Dünya nüfusunun büyük kısmını barındıran kentler günümüzde içtiğimiz sudan, soluduğumuz havaya kadar olan temel ihtiyaçlarımız ve yaşam kalitemiz üzerinde kilit bir rol oynuyor. Kentler, yaşam alanlarımız, tüketim ve yaşam biçimlerimizi belirleyen temel unsurlara dönüştüler. Dolayısıyla, nasıl bir kent istediğimiz aslında nasıl bir hayat sürmek istediğimiz ile doğrudan ilişkili bir hale geldi.
Bu sebeple TEMA Vakfı olarak, yerel yönetimlerin Anayasamız ile garanti altına alınan “sağlıklı ve dengeli bir çevrede yaşam hakkı” konusunda çok önemli bir rol oynadığına inanıyoruz.
2014 yerel seçimlerinde belediye başkanı olacak adaylara, TEMA Vakfı olarak, en temel hakkımız olan sağlıklı bir çevrede yaşamak için bazı taleplerimizi iletmek istiyoruz:
1. Tarım arazilerinin korunması
2. Doğal ve kültürel kimliklerin korunması
3. Yeşil alanların korunması
4. Atık yönetimi ve çevrenin korunması
5. İklim değişikliğine uyum sağlanması
6. Sürdürülebilir ulaşımın geliştirilmesi
7. Kentsel altyapının geliştirilmesi
8. Kentlerin sağlıklı gelişmesi
9. Paydaşların karar süreçlerine aktif katılımının sağlanması
10. Kırsal kalkınmanın desteklenmesi
11. Ekolojik okuryazar belediyelerin oluşturulması
Ekoloji okuryazarlığı “yeryüzünde hayatı mümkün kılan doğal süreçleri anlamak ya da doğaya yönelik bilgi, beceri, tutum, değer ve anlayış sergilemesi” olarak tanımlanabilir. Ekoloji okuryazarlığı bireyde doğa bilincinin oluşmasını, doğanın ilkelerini öğrenmesini ve doğayla iletişim kurmasını sağlar. Yerel yönetimler de doğayla uyumlu kentler yaratabilecek en önemli karar alıcı organlardır.

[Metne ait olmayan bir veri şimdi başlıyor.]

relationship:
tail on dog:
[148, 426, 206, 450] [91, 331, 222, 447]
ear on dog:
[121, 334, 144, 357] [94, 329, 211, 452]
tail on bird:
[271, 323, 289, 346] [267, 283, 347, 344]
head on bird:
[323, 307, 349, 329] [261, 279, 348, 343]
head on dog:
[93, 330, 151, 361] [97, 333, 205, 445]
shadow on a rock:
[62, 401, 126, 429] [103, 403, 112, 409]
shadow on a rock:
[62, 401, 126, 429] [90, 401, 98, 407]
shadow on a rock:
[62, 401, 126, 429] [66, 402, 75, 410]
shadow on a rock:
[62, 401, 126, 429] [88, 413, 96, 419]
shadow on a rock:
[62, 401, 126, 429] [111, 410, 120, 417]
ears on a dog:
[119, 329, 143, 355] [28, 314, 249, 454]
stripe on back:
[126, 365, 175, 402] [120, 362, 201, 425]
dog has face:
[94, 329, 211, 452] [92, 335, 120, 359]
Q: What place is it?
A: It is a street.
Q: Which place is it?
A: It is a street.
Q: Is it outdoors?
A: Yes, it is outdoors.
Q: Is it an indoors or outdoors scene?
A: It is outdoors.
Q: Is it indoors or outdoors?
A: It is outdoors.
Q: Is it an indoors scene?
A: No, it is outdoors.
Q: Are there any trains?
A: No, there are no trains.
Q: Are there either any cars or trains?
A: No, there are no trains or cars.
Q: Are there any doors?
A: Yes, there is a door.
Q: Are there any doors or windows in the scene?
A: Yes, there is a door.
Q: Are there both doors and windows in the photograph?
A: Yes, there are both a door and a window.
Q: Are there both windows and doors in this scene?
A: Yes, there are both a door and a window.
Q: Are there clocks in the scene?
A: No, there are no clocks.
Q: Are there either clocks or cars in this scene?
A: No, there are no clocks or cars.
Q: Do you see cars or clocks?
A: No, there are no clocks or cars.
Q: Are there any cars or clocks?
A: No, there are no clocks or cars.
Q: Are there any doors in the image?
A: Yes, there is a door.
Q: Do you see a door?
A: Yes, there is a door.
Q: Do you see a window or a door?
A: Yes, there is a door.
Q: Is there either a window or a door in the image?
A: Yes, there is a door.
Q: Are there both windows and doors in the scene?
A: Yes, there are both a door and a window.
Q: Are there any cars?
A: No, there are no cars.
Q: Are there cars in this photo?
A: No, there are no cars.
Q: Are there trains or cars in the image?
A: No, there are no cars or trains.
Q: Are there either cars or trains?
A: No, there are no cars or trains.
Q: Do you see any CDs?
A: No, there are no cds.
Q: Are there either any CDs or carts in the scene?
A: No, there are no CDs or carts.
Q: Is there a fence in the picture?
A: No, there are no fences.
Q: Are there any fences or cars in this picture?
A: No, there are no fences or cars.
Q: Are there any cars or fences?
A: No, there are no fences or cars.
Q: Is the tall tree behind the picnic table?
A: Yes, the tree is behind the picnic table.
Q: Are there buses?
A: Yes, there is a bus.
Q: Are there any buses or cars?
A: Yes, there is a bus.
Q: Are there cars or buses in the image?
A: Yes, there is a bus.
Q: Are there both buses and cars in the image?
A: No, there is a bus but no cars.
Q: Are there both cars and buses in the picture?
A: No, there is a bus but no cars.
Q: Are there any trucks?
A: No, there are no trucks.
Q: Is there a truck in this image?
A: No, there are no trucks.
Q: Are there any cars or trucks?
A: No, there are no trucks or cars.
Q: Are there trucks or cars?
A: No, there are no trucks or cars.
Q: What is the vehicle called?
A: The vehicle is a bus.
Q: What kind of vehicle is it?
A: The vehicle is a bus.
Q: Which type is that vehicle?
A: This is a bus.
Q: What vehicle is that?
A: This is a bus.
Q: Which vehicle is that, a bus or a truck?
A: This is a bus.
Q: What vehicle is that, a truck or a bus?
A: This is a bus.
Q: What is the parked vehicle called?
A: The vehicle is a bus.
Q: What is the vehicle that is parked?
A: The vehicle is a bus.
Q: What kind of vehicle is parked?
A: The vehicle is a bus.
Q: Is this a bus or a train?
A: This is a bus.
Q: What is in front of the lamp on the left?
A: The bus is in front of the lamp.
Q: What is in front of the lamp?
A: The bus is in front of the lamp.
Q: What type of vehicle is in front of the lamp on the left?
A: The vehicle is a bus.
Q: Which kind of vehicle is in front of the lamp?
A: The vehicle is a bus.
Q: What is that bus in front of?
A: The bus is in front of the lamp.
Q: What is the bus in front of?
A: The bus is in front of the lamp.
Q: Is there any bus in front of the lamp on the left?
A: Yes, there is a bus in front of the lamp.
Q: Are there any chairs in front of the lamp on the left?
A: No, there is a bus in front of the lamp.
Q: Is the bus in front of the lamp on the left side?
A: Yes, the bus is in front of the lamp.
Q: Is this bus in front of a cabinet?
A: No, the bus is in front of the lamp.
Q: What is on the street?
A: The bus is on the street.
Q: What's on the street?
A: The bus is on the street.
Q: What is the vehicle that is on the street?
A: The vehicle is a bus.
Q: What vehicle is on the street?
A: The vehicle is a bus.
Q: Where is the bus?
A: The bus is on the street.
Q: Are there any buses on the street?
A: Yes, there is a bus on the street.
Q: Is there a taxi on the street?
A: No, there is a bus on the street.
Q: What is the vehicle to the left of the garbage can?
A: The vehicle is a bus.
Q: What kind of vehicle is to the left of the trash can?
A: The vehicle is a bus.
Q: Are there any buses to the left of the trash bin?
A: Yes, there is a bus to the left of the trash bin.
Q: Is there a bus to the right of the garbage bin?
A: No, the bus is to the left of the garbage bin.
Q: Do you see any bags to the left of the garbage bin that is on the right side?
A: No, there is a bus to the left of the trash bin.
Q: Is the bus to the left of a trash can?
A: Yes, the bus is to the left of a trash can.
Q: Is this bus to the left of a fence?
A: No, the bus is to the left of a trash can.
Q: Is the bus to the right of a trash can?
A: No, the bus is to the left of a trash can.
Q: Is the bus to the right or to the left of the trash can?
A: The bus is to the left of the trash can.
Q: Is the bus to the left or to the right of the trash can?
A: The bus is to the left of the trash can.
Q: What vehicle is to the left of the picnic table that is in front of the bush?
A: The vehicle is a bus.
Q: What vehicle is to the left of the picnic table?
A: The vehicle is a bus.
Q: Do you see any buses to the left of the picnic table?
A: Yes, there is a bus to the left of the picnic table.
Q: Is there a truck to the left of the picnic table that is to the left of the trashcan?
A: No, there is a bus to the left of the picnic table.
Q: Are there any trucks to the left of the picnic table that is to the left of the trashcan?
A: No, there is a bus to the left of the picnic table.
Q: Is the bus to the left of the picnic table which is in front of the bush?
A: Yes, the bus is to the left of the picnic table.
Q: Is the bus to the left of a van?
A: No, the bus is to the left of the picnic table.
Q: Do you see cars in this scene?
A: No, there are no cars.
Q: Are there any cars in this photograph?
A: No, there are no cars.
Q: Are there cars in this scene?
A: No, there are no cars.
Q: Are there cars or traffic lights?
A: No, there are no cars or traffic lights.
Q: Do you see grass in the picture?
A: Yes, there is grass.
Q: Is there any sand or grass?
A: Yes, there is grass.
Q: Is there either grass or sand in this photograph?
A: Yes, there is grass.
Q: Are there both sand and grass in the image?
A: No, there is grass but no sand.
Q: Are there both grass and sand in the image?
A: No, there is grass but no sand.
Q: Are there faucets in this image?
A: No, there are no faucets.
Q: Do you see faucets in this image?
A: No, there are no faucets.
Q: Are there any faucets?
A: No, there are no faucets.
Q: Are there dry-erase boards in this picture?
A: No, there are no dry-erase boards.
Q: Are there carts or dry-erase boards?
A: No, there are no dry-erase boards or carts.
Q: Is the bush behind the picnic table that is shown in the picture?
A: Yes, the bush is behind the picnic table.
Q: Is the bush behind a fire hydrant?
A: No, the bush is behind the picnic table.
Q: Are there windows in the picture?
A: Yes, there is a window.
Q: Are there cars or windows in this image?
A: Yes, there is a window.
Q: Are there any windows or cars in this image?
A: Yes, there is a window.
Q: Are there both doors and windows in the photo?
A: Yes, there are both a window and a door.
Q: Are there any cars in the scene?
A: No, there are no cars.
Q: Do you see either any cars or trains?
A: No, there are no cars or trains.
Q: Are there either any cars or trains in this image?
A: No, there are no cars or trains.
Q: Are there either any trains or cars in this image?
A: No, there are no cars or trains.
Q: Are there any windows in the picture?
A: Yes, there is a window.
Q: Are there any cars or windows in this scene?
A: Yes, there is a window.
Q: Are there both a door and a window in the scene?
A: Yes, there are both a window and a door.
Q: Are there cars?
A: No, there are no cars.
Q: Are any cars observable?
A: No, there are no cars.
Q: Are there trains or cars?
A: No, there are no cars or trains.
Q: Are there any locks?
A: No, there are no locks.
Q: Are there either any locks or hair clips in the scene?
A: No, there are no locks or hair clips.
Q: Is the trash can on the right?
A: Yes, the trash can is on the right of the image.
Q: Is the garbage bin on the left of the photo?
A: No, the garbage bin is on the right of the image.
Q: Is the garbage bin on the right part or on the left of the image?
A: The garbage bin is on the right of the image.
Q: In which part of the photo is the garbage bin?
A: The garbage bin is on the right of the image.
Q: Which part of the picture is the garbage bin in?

Doğayla uyumlu, sürdürülebilir.
kentler yaratmak öncelikle belediyelerdeki yöneticilerin ve çalışanların doğayı anlayıp, doğanın parçası olduklarını fark etmeleri ile gerçekleşebilir. TEMA Vakfı olarak, ekolojik okuryazar belediyeler hayal ediyoruz. TEMA Vakfı olarak, kentlerin sağlıklı bir şekilde gelişmesi adına; iyileştirilmesi ve sağlıklı hale getirilmesi gereken bölgelerde yapılacak planlamalarda ve proje çalışmalarında yeşil alanların korunmasını, mümkün olduğunca miktarının arttırılmasını ve kesinlikle başka kullanımlara dönüştürülmemesini; bu plan ve projelerin sosyal boyutu ile birlikte ekolojik boyutunun da göz önünde bulundurulmasını talep ediyoruz.
TEMA Vakfı olarak, çevre sorunlarının oluşmadan önlenebilmesi için, yerel yönetimlerin çevresel katılım ilkesini benimsemesini, ekosisteme zarar verebilecek projelerin engellenmesi veya değiştirilmesi yönünde adımlar atmasını talep ediyoruz.
TEMA Vakfı olarak, su varlığımızın korunması, kaçakların engellenmesi için su şebekelerinin iyileştirilmesini, enerji verimliliği ve tasarrufu için elektrik şebekelerinin iyileştirilmesini, yağmur suları ile kanalizasyon sularının birbirinden ayrılarak kullanılması gibi yenilikçi çözümlerin teşvik edilmesini ve altyapı ile ilgili detaylı bilgilerin çıkartılarak altyapının geliştirilmesini talep ediyoruz.